Salmawy constructs a narrative that encompasses both the riots and the disparate lives of three interesting figures. Two of them meet on a plane bound for Rome. Doha is a fashion designer, successful in her job and unfulfilled in her marriage to one of the most senior leaders in the ruling party. Ashraf is a professor and activist politically opposed to Doha’s husband. They find themselves side by side on the plane, she flying on to a fashion show in Milan, he en route to an NGO conference in Palermo. Doha is initially frosty towards Ashraf’s blandishments and political views but before the plane has touched down she has thawed. When she meets him again in Rome it is as a changed woman who, in refusing Egyptian embassy hospitality and chauffeurs, makes the first steps to asserting her own independence.

These opposites attract, with Doha gradually finding the emotional satisfaction she has lacked since her disastrous wedding night. Salmawy’s third lead, Ayman, is another character searching for a vital missing segment to make him complete. When he discovers his father’s wife is not his natural mother, he makes enquiries to track her down. His journey to Tanta is literally and figuratively a bumpy ride but the joyous reunion at the end of it rewards his dogged perseverance.

Salmawy’s characters’ trials may seem too merrily and conveniently topped and tailed but he resists censure by bringing in a tense subplot concerning Ayman’s brother Abdel Samad, a victim of a marriage scam. Once this story has run its course and the three leads look set to ride off into the sunset, Salmawy destabilises our expectations by throwing his trio into the Tahrir Square demonstrations and the ensuing violent crackdown. A book that began with these characters dodging the mêlée to get to their respective departure points, ends with them in the thick of it, then in custody and asking themselves whether their quest for happiness has been in vain.

Butterfly Wings is therefore a novel of various tales of personal upheaval within the wider, more complex framework of national turmoil. We read wondering not only how each of Salmawy's strands will be spliced together but also to what extent individual ordeals will unify into shared fates.

While the novel’s grand design holds up, there are times when Salmawy’s decorative detail feels either too plush or too threadbare. When clouds are likened to candy floss it is hard to believe this is from the same writer who at one juncture compares the large Central Security vehicles to “sad elephants removed from their native habitat and awaiting the orders of the ringmaster” and later to “mobile prisons on the hunt for inmates”. Salmawy dons his poet’s hat to tell us how sunbeams stream through raindrops “to form threads of light holding beads of water.

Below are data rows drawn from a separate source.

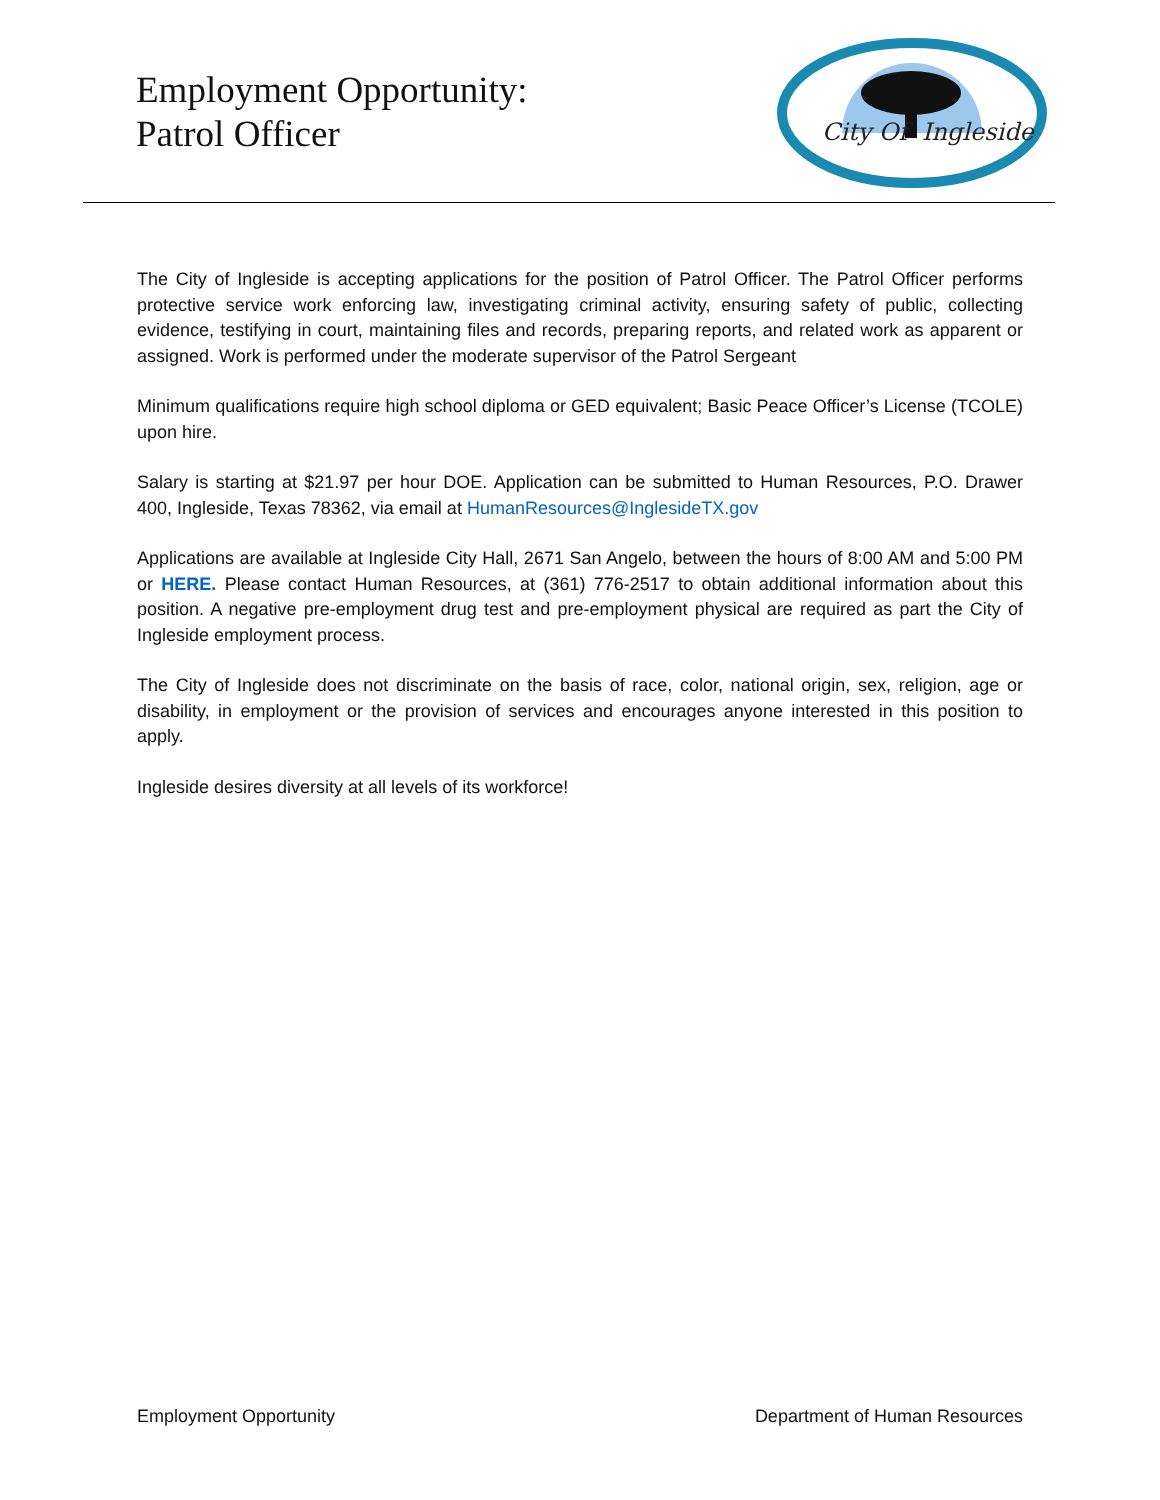Employment Opportunity:
Patrol Officer
City Of
Ingleside
The City of Ingleside is accepting applications for the position of Patrol Officer. The Patrol Officer performs protective service work enforcing law, investigating criminal activity, ensuring safety of public, collecting evidence, testifying in court, maintaining files and records, preparing reports, and related work as apparent or assigned. Work is performed under the moderate supervisor of the Patrol Sergeant
Minimum qualifications require high school diploma or GED equivalent; Basic Peace Officer’s License (TCOLE) upon hire.
Salary is starting at $21.97 per hour DOE. Application can be submitted to Human Resources, P.O. Drawer 400, Ingleside, Texas 78362, via email at HumanResources@InglesideTX.gov
Applications are available at Ingleside City Hall, 2671 San Angelo, between the hours of 8:00 AM and 5:00 PM or HERE. Please contact Human Resources, at (361) 776-2517 to obtain additional information about this position. A negative pre-employment drug test and pre-employment physical are required as part the City of Ingleside employment process.
The City of Ingleside does not discriminate on the basis of race, color, national origin, sex, religion, age or disability, in employment or the provision of services and encourages anyone interested in this position to apply.
Ingleside desires diversity at all levels of its workforce!
Employment Opportunity Department of Human Resources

Magical necklaces that only she could see” – only to forcibly remove it and resort to cliché by giving Ayman’s girlfriend Salwa an “angelic face” and “almond-shaped eyes”.

Far more troublesome – indeed, irksome – than such inconsistent description is Salmawy’s preoccupation with butterflies. For Ayman, Salwa is a white butterfly symbolising “innocence and purity”. Just as he gets close to the truth about his mother “it flits off like a butterfly”. Doha designs dresses inspired by butterflies, identifies with them (“the butterfly is a symbol of rebirth”) and vows to take control of her life and “no longer be a caterpillar confined to its chrysalis”. Although we should have reached saturation point long before now, Salmawy has Ashraf explain to Doha that his speech in Palermo is on the butterfly effect.

These metaphors work in isolation: what could be more apposite than a butterfly to signify Doha’s metamorphosis? The problem is they are overused. However, the plights of Salmawy’s characters are so absorbing and his denouement so powerful that it pays to stick with him and take the occasional rough with the more dominant smooth.

Malcolm Forbes is a freelance essayist and reviewer.